Per quanto riguarda le regole di svolgimento del processo soggetto a litisconsorzio necessario, è
un litisconsorzio necessario quanto ad instaurazione, trattazione e decisione. Quindi è un
litisconsorzio necessario che deve chiudersi con una sentenza, che per definizione, deve essere
una ed unica, cioè uguale ed emanata nei confronti di tutte le parti necessarie del processo. Quindi
il litisconsorzio necessario deve permanere in tutti i gradi di giudizio, il giudice non potrà mai
disporre la separazione delle domande, ne in fase istruttoria ne in fase decisoria, quindi non trova
applicazione l’art 103. c2 e neppure l’art 279.2 n.5. la sentenza deve essere emanata nei confronti
di tutti i litisconsorti necessari.

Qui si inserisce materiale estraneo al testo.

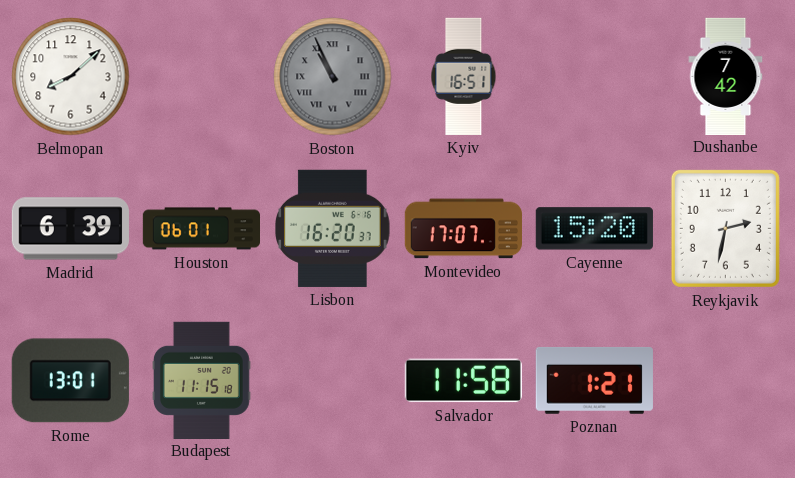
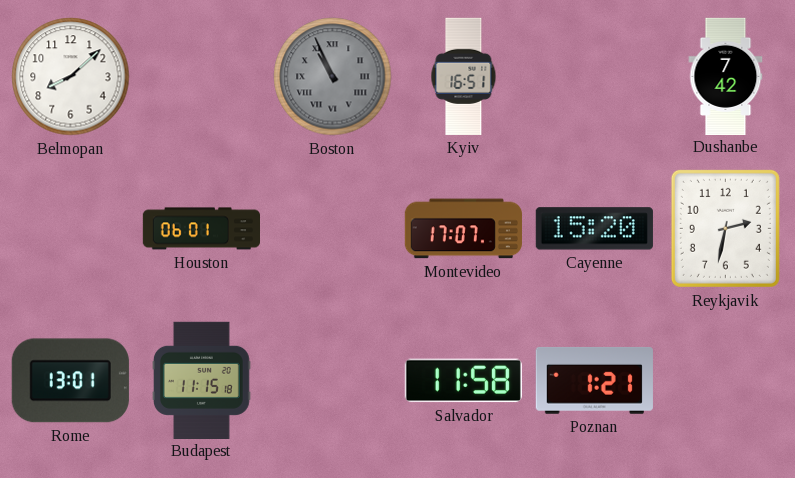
Madrid: 6:39 -> none
Lisbon: 16:20 -> none
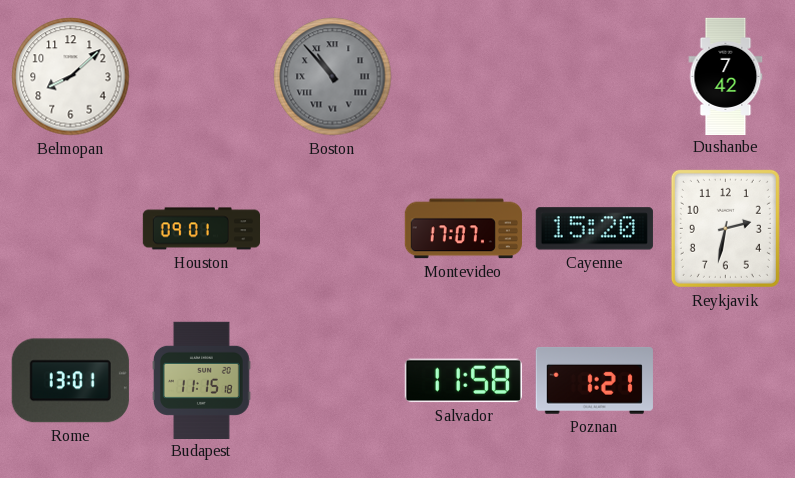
Boston: 10:56 -> 10:53
Kyiv: 16:51 -> none
Houston: 06:01 -> 09:01
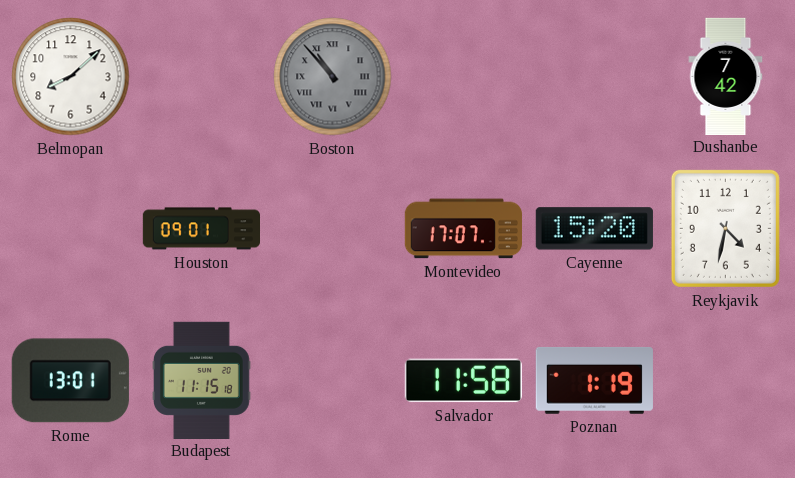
Reykjavik: 2:32 -> 4:32
Poznan: 1:21 -> 1:19
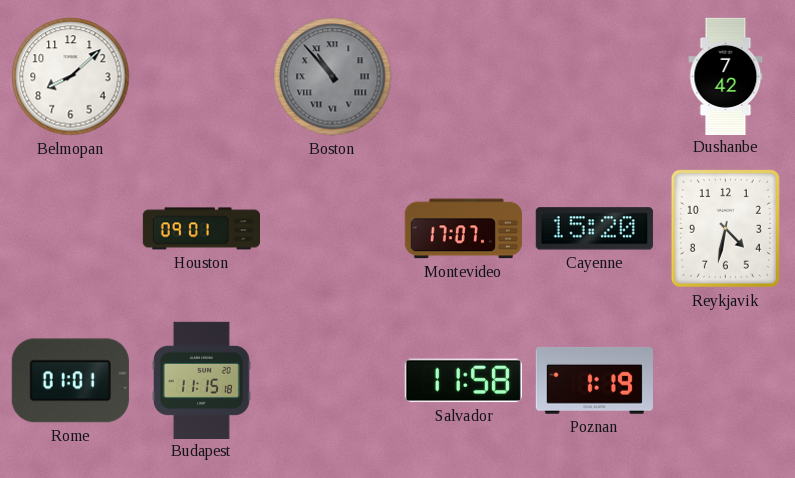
Rome: 13:01 -> 01:01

Nel passaggio di fronte al giudice dell’impugnazione (sia esso la
corte d’appello sia esso la corte di cassazione) trova applicazione la disciplina delle cause
inscindibili ex art 331 c.p.c e quindi ai gradi di impugnazione devono partecipare le stesse parti dei
gradi precedenti, non c’è alcuno spazio per una semplificazione in corso di causa. Naturalmente
tutte le parti potranno esercitare i propri poteri processuali, ma nella misura in cui il processo si
deve chiudere con una sentenza una ed unica, è indispensabile coordinare l’esercizio di questi
poteri. Con riferimento specifico alle prove legali, vi ricordo che il legislatore ha espressamente
previsto che la confessione e il giuramento resi da alcuni soltanto dei litisconsorti necessari, non
hanno efficacia di prova legale, ma sono soggetti al libero apprezzamento del giudice (questa
regola la ritroviamo con riferimento alla confessione nell’art 2733.c3 c.c, con riferimento al
giuramento 2738.c3 c.c). Quindi la confessione e il giuramento resi da alcuni soltanto dei
litisconsorti necessari, sono soggetti al libero apprezzamento del giudice, come condizione per
assicurare l’accertamento unitario del fatto (questa è una scelta che il legislatore ha dovuto
compiere per tutelare il diritto di difesa di tutte le parti e assicurare la possibilità che la sentenza
sia unitaria)

[[***Una ragazza, nella lezione del giorno dopo (del 10/3) richiede alla professoressa di rispiegare
questo pezzetto perché è andata via la connessione e quindi la registrazione si è bloccata:

Domanda: si applica l’art 102 se è esercitata l’actio negatoria servitutis insieme alla domanda di
distruzione delle opere?

Risposta: Si. La giurisprudenza sia con riferimento alla actio negatoria servitutis, che quindi è
esercitata dal proprietario del preteso fondo servente, sia con riferimento alla actio confessoria
servitutits che invece è esercitata dal proprietario del preteso fondo dominante. Distinguiamo i
due casi che è più semplice.
Actio negatoria servitutis: la giurisprudenza ritiene che se viene esercitata nei confronti dei
proprietari di un fondo che è in comproprietà allora si applica l’art 102 nella misura in cui alla actio
negatoria serviutis si cumula la domanda di condanna alla distruzione delle opere, oppure la
domanda di condanna alla realizzazione di una serie di opere materiali, quindi non nel caso in cui
venga proposta l’azione di mero accertamento (vi ricordate che queste sono proprio le ipotesi art
949 e 1079 di previsioni espresse di azioni di mero accertamento). La giurisprudenza applica l’art
102 nella misura in cui alla domanda di accertamento di esistenza o non esistenza della servitù
viene cumulata la domanda di distruzione dell’opera o la domanda di costruzione o esecuzione di
una serie di opere funzionali alla servitù non esistente o esistente a seconda del caso. Quindi non è
l’azione di mero accertamento, ma è la condanna a questo facere o a questa distruzione che incide
sulla comproprietà perché lo va a comprimere, o comunque va ad incidere sul suo modo d’essere
o sul bene che ne costituisce l’oggetto e per questo la giurisprudenza afferma che c’è il
litisconsorzio necessario perché se non viene accertato questo rapporto uno ed unico nei confronti
di tutti la sentenza è inutiliter data, perché non potrà essere messa in esecuzione]].